▸ **Activity 1**
According to the passage on Maire's yew, how many mature trees were recorded during the days spent crossing the hilly terrain?
▸ **Activity 2**
From the passage on Maire's yew, write out everything from "As we plumbed" down to "a global conglomerate.".
▸ **Activity 3**
Decide whether each statement below agrees with the passage on Maire's yew. Answer yes or no for each, and quote the words from the passage that decide it.
(a) Maire's yew reaches its full growth within a few years.
(b) Pharmaceutical companies have been growing yews in nurseries.
(c) Local people set the price their yew is sold for.

── Text section ──

As we plumbed through the sloppy hilly terrain the whole day and the following, less than 30 mature trees were recorded. We would record one tree here and another would be a kilometer away. Thankfully, Bhim Daai had known all about them.

Some yews in the wild were cut down, and it was concerning. To the researchers at Greenhood, it became evident that the species lacked systematic and sustainable harvest guidelines. There were unique challenges. The full growth of Maire’s yew took decades and its natural way of reproduction is hard since both the male and female trees would need to be nearby. Further, locals don’t know much about their buyers and are forced to obey the price that the dealer sets. On the other hand, pharmaceutical companies have been cultivating yews in nurseries, but that reduces the involvement of locals and again puts them at the mercy of a global conglomerate.

In Nepal, those who know where the yews are don’t know how valuable they are, while those who see the tree’s value simply don’t know where they are.

───
── Data supplied ──

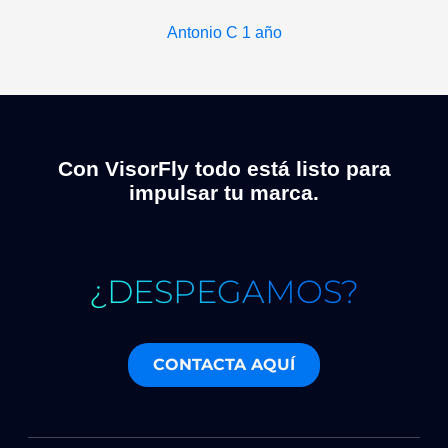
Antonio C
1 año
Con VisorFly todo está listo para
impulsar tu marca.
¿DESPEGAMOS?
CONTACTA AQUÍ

───
── Data supplied ──

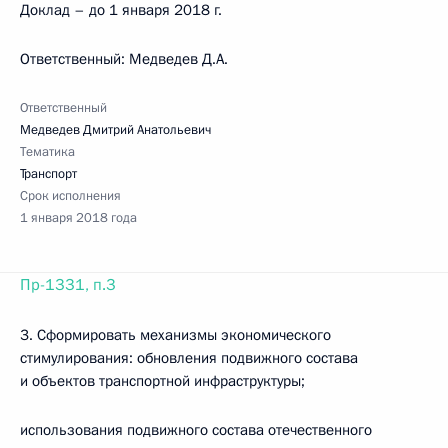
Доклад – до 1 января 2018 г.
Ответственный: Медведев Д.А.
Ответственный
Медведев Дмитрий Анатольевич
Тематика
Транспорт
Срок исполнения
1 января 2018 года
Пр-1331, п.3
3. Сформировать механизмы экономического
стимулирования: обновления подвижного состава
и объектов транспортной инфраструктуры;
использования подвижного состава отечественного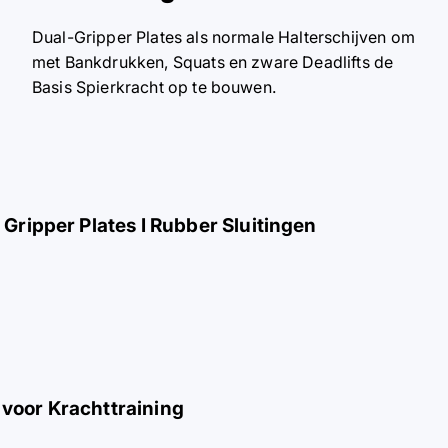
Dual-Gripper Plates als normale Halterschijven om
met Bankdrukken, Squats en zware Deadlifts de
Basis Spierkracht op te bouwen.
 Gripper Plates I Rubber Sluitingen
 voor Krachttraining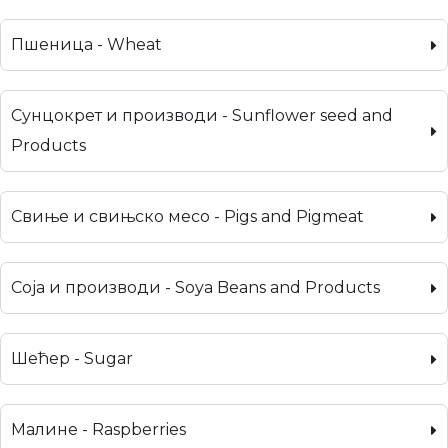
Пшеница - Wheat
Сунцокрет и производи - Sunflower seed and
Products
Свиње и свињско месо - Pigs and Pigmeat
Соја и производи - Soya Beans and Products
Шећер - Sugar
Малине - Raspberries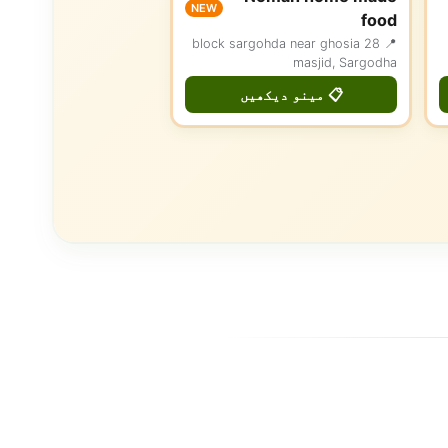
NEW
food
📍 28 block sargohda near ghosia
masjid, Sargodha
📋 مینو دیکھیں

───
── Data supplied ──

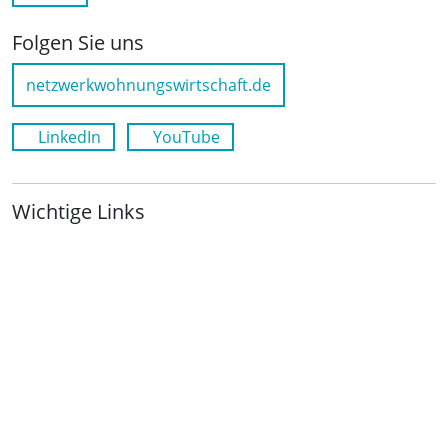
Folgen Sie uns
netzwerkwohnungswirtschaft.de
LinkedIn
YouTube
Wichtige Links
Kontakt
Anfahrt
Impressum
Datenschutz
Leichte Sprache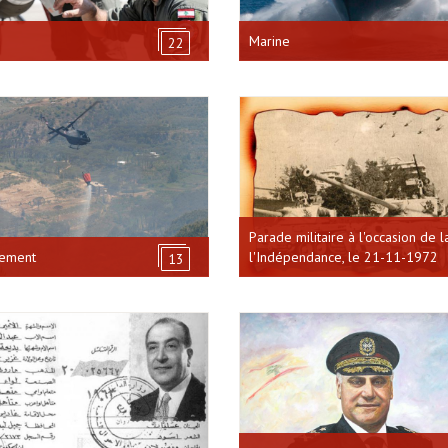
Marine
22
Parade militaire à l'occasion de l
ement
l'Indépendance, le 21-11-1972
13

───

▸ **Response box 1**
Less than 30 mature trees.

▸ **Response box 2**
As we plumbed through the sloppy hilly terrain the whole day and the following, less than 30 mature trees were recorded. We would record one tree here and another would be a kilometer away. Thankfully, Bhim Daai had known all about them.

Some yews in the wild were cut down, and it was concerning. To the researchers at Greenhood, it became evident that the species lacked systematic and sustainable harvest guidelines. There were unique challenges. The full growth of Maire’s yew took decades and its natural way of reproduction is hard since both the male and female trees would need to be nearby. Further, locals don’t know much about their buyers and are forced to obey the price that the dealer sets. On the other hand, pharmaceutical companies have been cultivating yews in nurseries, but that reduces the involvement of locals and again puts them at the mercy of a global conglomerate.

▸ **Response box 3**
(a) No: "The full growth of Maire’s yew took decades"
(b) Yes: "pharmaceutical companies have been cultivating yews in nurseries"
(c) No: "are forced to obey the price that the dealer sets"